Besides its role in wealth creation, housing conditions also affect and reflect the levels of poverty in a country. Indeed, in some countries, the quality of housing is factored into calculations of poverty rates. The government should take note.
The GPRSP also discusses the inherent dangers of over-dependence on foreign aid and, predictably, recommends an intensification of domestic revenue mobilization. But, as with past such recommendations, the document dwells exclusively on the back-end (collections) of tax administration and completely ignores the front-end (payments).
There is ample evidence to show that cumbersome and archaic tax-payment procedures are as responsible for low tax yields as are weak collection efforts. Tax information, for example, is typically difficult and often impossible to obtain from the tax authorities. Yet, such information can be made readily available at places such as banks, petrol stations, the Registrar General's Office, and even the offices of the various business associations in Ghana.
With the advent of electronic banking, taxpayers should be able to open "tax accounts" to facilitate hassle-free settlement of their tax obligations. Even a simple toll-free tax-evasion hotline, with the appropriate nomenclature and procedures, can significantly shift part of the burden of tax reforms from over-worked tax officials to the public.
The macroeconomic basis of the GPRSP's projected reductions in poverty from 39.5% in 2000 to 32.0% in 2004 - a decline of about 20% - also raises more questions than it answers. The average annual growth of the Gross Domestic Product (GDP) between 2001 and 2004 is estimated at 4.55%, only 0.3 percentage points higher than the 4.25% rate recorded from 1997 to 2000.
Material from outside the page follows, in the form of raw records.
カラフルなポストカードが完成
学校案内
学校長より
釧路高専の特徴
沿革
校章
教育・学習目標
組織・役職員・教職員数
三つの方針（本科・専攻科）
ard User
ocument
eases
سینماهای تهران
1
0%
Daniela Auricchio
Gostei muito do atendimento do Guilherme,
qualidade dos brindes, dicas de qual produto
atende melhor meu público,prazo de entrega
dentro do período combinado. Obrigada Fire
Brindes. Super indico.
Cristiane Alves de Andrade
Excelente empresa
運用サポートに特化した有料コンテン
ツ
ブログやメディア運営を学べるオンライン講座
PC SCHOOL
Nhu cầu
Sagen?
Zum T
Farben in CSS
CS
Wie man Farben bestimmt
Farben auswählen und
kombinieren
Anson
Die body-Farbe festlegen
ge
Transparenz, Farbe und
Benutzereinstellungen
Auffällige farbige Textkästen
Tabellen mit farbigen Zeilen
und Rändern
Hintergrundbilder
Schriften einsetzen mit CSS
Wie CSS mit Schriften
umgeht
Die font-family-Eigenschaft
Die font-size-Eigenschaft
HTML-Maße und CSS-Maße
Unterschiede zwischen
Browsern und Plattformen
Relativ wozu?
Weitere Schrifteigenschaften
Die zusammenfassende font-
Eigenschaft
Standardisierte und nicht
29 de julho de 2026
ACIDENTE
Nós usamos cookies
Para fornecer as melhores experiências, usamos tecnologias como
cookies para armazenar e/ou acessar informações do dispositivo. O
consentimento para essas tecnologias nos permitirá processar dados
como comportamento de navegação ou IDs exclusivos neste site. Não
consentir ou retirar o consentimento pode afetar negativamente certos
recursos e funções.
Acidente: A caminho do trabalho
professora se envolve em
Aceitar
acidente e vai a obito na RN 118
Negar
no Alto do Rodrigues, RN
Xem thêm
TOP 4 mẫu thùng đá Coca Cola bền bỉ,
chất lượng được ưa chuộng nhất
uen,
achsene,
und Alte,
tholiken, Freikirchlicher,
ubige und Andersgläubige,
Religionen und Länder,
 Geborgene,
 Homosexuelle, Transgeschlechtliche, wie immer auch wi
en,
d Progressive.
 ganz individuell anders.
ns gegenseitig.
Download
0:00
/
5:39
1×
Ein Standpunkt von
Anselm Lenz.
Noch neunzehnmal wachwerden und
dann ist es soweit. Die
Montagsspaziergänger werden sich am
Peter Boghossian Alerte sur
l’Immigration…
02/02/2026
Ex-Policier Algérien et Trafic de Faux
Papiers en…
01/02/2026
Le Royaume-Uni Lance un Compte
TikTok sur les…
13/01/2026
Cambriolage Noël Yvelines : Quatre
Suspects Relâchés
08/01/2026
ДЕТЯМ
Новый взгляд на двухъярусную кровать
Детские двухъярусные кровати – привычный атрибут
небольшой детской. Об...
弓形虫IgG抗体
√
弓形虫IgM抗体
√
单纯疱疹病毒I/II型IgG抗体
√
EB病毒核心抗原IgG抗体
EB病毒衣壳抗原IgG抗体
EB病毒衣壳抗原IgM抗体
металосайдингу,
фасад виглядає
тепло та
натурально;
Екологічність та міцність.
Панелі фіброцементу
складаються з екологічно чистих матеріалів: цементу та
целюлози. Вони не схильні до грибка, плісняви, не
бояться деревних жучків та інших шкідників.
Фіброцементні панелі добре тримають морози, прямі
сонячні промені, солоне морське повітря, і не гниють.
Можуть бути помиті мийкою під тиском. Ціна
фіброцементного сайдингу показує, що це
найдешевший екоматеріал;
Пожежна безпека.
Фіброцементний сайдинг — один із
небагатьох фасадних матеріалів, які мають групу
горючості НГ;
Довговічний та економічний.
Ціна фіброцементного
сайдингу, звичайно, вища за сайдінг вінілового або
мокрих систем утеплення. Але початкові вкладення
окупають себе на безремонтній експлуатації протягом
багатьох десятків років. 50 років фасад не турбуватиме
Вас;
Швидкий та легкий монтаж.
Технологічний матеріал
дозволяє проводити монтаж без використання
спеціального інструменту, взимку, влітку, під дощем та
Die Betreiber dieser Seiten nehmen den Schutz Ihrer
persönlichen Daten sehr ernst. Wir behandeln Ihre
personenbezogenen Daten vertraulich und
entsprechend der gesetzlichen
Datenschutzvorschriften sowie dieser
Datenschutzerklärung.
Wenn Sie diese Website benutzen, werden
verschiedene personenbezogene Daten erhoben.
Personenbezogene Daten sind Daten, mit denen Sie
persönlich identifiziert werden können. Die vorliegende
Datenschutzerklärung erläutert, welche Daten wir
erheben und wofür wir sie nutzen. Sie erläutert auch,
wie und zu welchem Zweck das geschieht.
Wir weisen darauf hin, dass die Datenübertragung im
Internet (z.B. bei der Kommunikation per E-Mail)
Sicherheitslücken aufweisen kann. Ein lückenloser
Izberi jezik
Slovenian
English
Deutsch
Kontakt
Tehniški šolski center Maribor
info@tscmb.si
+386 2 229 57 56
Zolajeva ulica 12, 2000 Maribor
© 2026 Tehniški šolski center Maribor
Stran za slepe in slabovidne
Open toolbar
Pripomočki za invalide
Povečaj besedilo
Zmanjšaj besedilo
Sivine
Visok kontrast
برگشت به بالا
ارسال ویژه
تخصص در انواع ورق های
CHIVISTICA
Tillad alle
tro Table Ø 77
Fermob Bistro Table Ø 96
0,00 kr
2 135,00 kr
Unless there is a massive and unprecedented redistribution of income from the rich to the poor between 2001 and 2004, it is highly unlikely that such a negligible improvement in economic growth can lead to such a steep drop in poverty. (Significantly, the GPRSP does not discuss the Gross National Product (GNP), a better measure of national income).
There is also the vexing issue of just what constitutes poverty and how best to measure it. Income poverty is considered relatively easy to measure but less desirable because it is said to underestimate human welfare by excluding self-produced goods and services (such as farm produce).
Consumption poverty, which the GPRSP uses, is usually preferred because it accounts for household expenditures and thus human welfare, irrespective of income levels. It is harder to measure, however.
But even after one or the other measure is chosen, the process of determining what percentage of the population lives in poverty remains unsettled.
For example, contrary to popular belief, the 39.5% poverty rate used in the GPRSP was not calculated from some iron-clad scientific formula. Rather, it was derived by government and World Bank bureaucrats from "a consensus of data users" in Ghana. That means the poverty rate at any point in time depends as much on economic growth as on the perceptions of data users!
There must be a better way to gauge the success of the GPRSP than this.